Friday, October 16, 2009

Bite-Sized Blogging: Dracula (Chapter 13)


16 October

It's hard to build up suspense when your novel turns into a series of vignettes--encounters, really, and their aftermaths, with Count Dracula. There's a marked lack of commonality, so far, and everyone is segregated into their own worlds. There's some truth to this, in that (as I said yesterday) everyone sounds the same despite their unique experiences, or to put it another way, that we are united by our resistance to evil incarnate, but it's frustrating.

I don't mind that this isn't a classic case of good versus evil (that is, we get the neat digressions from the newspapers, and the random cameos from comic older men with silly accents, like the graveyard guy in Chapter 6 and the zookeeper in Chapter 12). I get, too, that Stoker introduces stuff so he can come back to it later. However, in Infinite Jest, Wallace's use of this technique paid off; Dracula's doesn't. For instance, Quincey Morris's return: who cares? You can't just have the man conveniently show up in the nick of time to complete a "blood wedding" (the transfusion) and chalk it all up to the man being a "moral Viking" (whatever that means). And you can't just keep flinging Renfield at the walls (or at Seward's veins) without giving us *some* understanding of how the patient came to be there. Dracula is a classic novel because so many have borrowed from it, but I fear that one of the nasty habits writers were infected with here was the sacrifice of character to plot, a trait of hasty horror novels worldwide.

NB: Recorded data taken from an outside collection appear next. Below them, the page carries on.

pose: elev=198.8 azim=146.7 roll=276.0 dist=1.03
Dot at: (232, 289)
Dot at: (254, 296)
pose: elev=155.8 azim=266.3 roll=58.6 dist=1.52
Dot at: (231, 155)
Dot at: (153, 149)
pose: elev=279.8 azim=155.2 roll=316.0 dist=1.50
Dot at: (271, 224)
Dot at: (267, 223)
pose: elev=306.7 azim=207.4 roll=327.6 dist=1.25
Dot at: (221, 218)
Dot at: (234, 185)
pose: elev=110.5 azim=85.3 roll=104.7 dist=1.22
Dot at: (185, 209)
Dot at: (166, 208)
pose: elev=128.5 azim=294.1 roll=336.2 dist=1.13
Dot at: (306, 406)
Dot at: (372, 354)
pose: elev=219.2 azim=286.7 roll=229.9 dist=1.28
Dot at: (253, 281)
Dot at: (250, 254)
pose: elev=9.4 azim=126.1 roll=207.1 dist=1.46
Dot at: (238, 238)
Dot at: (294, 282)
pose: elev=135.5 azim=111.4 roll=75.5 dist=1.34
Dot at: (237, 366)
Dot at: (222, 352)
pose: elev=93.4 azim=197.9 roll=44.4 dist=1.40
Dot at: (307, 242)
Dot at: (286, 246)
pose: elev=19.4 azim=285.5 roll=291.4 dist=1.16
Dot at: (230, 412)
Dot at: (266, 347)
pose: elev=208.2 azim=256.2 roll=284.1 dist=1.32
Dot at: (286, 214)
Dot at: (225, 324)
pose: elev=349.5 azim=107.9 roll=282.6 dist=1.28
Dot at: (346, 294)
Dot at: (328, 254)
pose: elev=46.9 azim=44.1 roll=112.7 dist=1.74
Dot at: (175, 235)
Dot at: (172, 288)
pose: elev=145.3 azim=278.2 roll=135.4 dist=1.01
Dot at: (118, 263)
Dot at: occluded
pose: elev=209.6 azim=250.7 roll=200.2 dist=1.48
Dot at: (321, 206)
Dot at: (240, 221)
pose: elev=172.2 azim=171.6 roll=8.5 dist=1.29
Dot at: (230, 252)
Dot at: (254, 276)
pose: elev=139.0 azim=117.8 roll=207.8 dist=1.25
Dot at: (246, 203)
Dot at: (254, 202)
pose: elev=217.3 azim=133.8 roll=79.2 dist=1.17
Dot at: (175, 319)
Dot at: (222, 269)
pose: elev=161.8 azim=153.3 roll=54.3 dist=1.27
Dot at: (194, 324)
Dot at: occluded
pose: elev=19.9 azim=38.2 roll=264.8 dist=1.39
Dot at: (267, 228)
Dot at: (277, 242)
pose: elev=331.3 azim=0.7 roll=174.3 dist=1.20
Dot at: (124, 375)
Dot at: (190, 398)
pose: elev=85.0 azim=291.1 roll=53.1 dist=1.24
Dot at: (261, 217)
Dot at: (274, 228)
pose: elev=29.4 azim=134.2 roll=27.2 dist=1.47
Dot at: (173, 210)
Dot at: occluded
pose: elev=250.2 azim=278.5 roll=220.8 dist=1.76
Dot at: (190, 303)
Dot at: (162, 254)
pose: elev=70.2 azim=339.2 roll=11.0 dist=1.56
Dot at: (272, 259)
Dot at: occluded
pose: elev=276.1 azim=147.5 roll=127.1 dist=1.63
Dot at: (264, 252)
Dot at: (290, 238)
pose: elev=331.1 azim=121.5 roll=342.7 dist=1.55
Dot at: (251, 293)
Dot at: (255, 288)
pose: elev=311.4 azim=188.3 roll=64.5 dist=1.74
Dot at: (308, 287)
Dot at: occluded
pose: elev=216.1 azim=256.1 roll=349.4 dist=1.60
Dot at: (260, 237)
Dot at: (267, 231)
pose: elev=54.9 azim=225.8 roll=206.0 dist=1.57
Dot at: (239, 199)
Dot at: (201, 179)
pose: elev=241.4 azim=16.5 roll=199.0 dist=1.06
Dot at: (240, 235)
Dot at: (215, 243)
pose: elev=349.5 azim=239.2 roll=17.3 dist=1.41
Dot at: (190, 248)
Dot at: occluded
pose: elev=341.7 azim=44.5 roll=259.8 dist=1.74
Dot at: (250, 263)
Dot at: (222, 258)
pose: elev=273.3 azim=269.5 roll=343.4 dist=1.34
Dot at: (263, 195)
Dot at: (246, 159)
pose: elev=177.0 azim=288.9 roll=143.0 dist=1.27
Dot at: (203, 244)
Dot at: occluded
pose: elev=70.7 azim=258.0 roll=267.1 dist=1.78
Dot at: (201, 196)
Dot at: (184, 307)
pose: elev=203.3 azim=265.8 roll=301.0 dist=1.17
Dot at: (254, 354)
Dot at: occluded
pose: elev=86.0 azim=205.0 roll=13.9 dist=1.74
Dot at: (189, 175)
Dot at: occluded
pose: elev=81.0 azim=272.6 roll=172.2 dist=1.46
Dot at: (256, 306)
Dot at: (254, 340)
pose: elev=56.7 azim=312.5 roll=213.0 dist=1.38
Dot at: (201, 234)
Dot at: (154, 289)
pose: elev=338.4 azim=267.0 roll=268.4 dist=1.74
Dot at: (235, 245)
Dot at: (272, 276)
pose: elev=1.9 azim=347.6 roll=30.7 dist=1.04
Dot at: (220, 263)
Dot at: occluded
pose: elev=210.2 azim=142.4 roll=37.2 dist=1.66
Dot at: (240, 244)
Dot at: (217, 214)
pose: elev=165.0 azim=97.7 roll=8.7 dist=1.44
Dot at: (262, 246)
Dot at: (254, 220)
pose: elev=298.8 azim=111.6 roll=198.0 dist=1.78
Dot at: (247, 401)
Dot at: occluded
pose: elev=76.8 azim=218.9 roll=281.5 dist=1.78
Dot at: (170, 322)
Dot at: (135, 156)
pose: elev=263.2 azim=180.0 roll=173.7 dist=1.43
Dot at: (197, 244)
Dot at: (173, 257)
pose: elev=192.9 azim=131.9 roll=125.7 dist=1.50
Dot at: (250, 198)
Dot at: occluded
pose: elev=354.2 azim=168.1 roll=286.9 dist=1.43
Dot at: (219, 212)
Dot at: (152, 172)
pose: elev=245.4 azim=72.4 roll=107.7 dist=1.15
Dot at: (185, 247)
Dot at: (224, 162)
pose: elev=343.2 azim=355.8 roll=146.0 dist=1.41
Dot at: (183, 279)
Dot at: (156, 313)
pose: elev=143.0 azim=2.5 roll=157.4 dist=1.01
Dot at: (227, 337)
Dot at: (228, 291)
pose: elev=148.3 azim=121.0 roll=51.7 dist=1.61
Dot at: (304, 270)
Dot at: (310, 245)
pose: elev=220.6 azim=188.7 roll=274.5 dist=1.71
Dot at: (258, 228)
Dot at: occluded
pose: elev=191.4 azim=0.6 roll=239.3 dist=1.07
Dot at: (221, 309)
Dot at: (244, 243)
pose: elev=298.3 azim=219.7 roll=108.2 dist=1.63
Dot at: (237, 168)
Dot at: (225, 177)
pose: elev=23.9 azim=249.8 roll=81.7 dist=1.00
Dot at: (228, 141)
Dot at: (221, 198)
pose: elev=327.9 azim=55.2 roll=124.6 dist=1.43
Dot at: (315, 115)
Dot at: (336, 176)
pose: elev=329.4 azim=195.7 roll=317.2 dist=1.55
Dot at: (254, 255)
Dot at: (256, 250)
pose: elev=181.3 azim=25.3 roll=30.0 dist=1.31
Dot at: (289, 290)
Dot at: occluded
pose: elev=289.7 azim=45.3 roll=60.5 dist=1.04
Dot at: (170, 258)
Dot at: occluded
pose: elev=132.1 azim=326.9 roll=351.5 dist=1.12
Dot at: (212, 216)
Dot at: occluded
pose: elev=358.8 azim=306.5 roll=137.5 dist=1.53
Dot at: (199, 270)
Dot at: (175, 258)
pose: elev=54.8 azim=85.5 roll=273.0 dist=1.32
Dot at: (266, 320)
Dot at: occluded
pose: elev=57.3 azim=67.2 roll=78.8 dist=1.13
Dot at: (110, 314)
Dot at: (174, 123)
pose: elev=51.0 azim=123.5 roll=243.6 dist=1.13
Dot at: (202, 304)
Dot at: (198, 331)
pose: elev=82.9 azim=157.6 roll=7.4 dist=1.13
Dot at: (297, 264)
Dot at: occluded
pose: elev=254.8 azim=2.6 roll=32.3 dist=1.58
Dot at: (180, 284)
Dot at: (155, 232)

But let's mention things I liked, too:
  • Arthur to Helsing: "I shall not trouble you with questions till the time comes." A hundred years from now, this is the common convention upon which shows like Lost cling to. If we were to simply explain things from the get-go, or to ask the necessary questions, there would be no suspense. However, it's frustrating here in that Helsing has all the answers, and just refuses to explain them--especially since if he weren't so damned arrogant and had actually managed to impress the severity of the situation upon Lucy and company, he probably would have saved them.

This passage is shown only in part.